Selected passage:
►

10 Discrete Random Variables
(defn prefix? [pr str]
(if (> (count pr) (count str))
false
(if (empty? pr)
true
(if (= (first pr) (first str))
(prefix? (rest pr) (rest str))
false))))
(defn sample-ab* []
(if (flip)
'()
(concat '(a b) (sample-ab*))))
(defn score-ab* [str]
(if (empty? str)
0.5
(if (prefix? '(a b) str)
(* 0.5 (score-ab* (rest (rest str))))
0)))
(defn flip []
(if (< (rand) 0.5)
true
false))
We have now seen our first probability distributions over strings. We have in fact seen two different representations of the distributions—samplers and scorers. In general, there are many different kinds of probability distributions. In this part of the course, we will focus on discrete distributions, that is, probability distributions whose support consists of discrete elements like integers or symbols. As we have seen, in this setting the score function, \(p(s)\) is called a probability mass function. We can think of a discrete probability distribution as a pair \(\langle S, p \rangle\) consisting of a nonempty set \(S\), called the sample space, or set of outcomes, together with a probability mass function \(p\) which assigns a probability to each element of \(S\) such that for all \(s\) in \(S\), \(p(s) \in [0,1]\) and \(\sum_{s \in S} p(s) = 1\). The subset of outcomes which the probability mass function maps to nonzero values is called the support of the distribution. Note that these definitions will not be sufficient if our support is continuous (uncountable), and in that case we will need to make use of measure theory to give a well-defined notion of probability distribution. However, we won’t consider these complications in this course.

◄

The data:
►

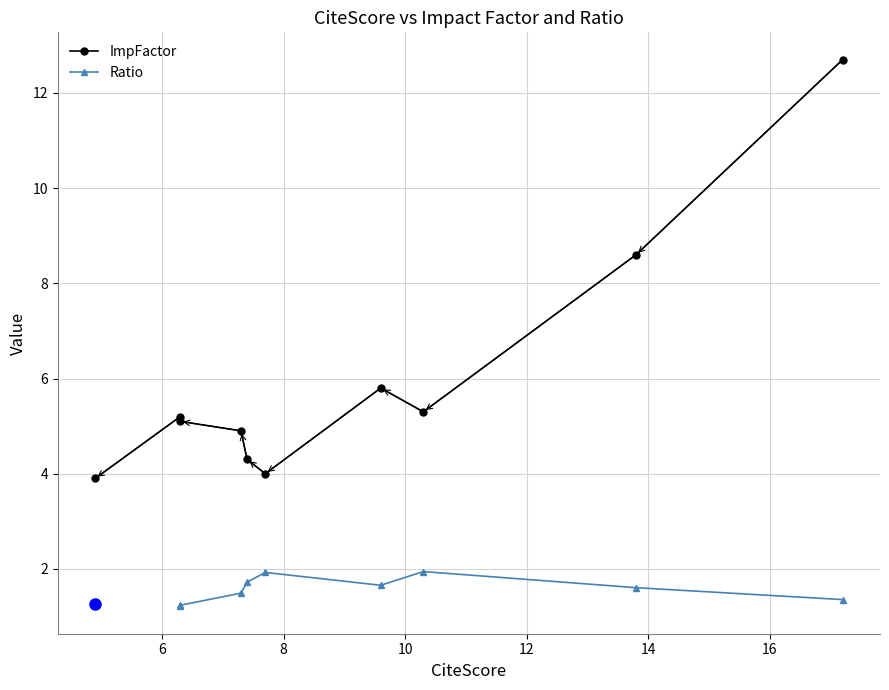

True or false: there are more than 1 points higher than both neighbors.

True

◄

Task list:
• A. Answer these questions from the discrete random variables passage:
(i) What value does score-ab* return when its input is empty?
(ii) What is the score function called in the discrete setting?
(iii) What name is given to the subset of outcomes that the probability mass function maps to nonzero values?
• B. Write a continuation of the discrete random variables passage that begins after its final sentence.
The lines are not needed for the tasks.

Written answers:
• A.
(i) 0.5
(ii) A probability mass function
(iii) The support of the distribution

• B.
Bernoulli Random Variables
One of the most basic probability distributions is the Bernoulli
distribution which can be thought of as representing a biased coin
and is expressed by (flip weight)
where weight
is the
probabilities of heads (or true
). It is useful to introduce some
additional terminology and notation at this point. First, a random
variable is a mathematical object that takes on a value from some
sample space \(S\) according to some probability mass function \(p\).
For instance, some particular invocation of flip
constitutes a
random variable.
(defn flip [weight]
(if (< (rand) weight)
true
false))
(def my-random-variable (flip 0.1))
my-random-variable
A random variable refers to a particular call of flip
—and the
value returned is the outcome of the random variable. While the
procedure flip
defines a distribution, the invocation of this
procedure in (def my-random-variable (flip 0.5))
defines a
particular random variable. In general, we will use the term random
variable to refer to the use of a distribution in a particular
place in a program while the distribution will refer to the abstract
set of values together with their probabilities. Thus, in the
following code sample, there are three random variables, all with the
same distribution (a fair coin).
(list
(flip 0.5)
(flip 0.5)
(flip 0.5))
In general, once we have added random functions to our programming
language (like flip
) any expression can be a random variable.
Random variables can thus be more complex objects built from simpler parts, including other random variables.
(def my-random-variable
(list
(flip 0.5)
(flip 0.75)
(flip 0.5)))
my-random-variable
Here the random variable of interest is a list created by putting
together three invocations of flip
(each with a specified weight
).
Each particular invocation of flip
in this list is also a random
variable, as well. We will think of any expression built up of
samplers and deterministic (non-random) functions as a random variable
where the outcome or value sampled is the result of evaluating
that expression. Most of the kinds of objects in which we will be
interested in the course will be complex random variables built up of
simpler ones like this.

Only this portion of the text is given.